15 Nov 2013

Cameron ‘good to his word’ in tackling Rajapaksa on human rights

David Cameron met Sri Lanka’s president, Mahinda Rajapaksa, for a one-to-one meeting on Friday afternoon, following his return from Jaffna, in the Indian Ocean island’s former conflict zone.

Channel 4 News understands that the encounter was “pretty lively”, and the 45 seconds’ worth of television footage that has been released is revealing.

The prime minister is shown leaving the meeting, brushing past Sri Lanka’s high commissioner to London, who tried to engage him in conversation, before pacing past the camera with pursed lips. There is a strong sense from the pictures of the meeting having been brusque, curt and frosty.

A source who was present at the bilateral said the British prime minister had “repeatedly and robustly” raised war crimes allegations, human rights and freedom of the press.

He also spoke about the Channel 4 film No Fire Zone and the issues it had raised.

Mr Cameron said last week that he had watched the feature documentary and had found it “chilling”. In a tweet which he addressed to President Rajapaksa last Saturday, he said that he had “serious questions” to ask him.

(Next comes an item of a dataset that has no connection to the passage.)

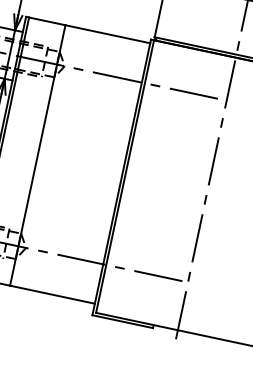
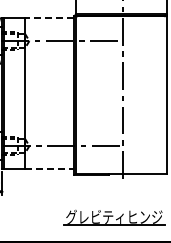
line: (107, 34) -> (49, 18), solid -> dashed
line: (52, 294) -> (49, 168), solid -> dashed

The film, broadcast in the UK last week, examines the final 138 days of the civil war which ended in May 2009.

The United Nations says that at least 40,000 civilians were killed in the final few weeks of the 27-year-long conflict, which pitted Sri Lankan government forces against the rebel Liberation Tigers of Tamil Eelam.

The Sri Lankan rebuttal was largely made by the president’s brother, Gotabaya Rajapaksa, the country’s unelected defence secretary. He is the power behind the throne and is accused by international human rights groups of war crimes, as it was he who was ultimately in command of the final assault in which so many civilians died.

The Sri Lankan president reportedly conceded that while progress had been made, more might be needed to be done to address the issues raised.

Before leaving for Sri Lanka, David Cameron had promised to send an uncompromising message to the Rajapaksa government. It appears that he was good to his word.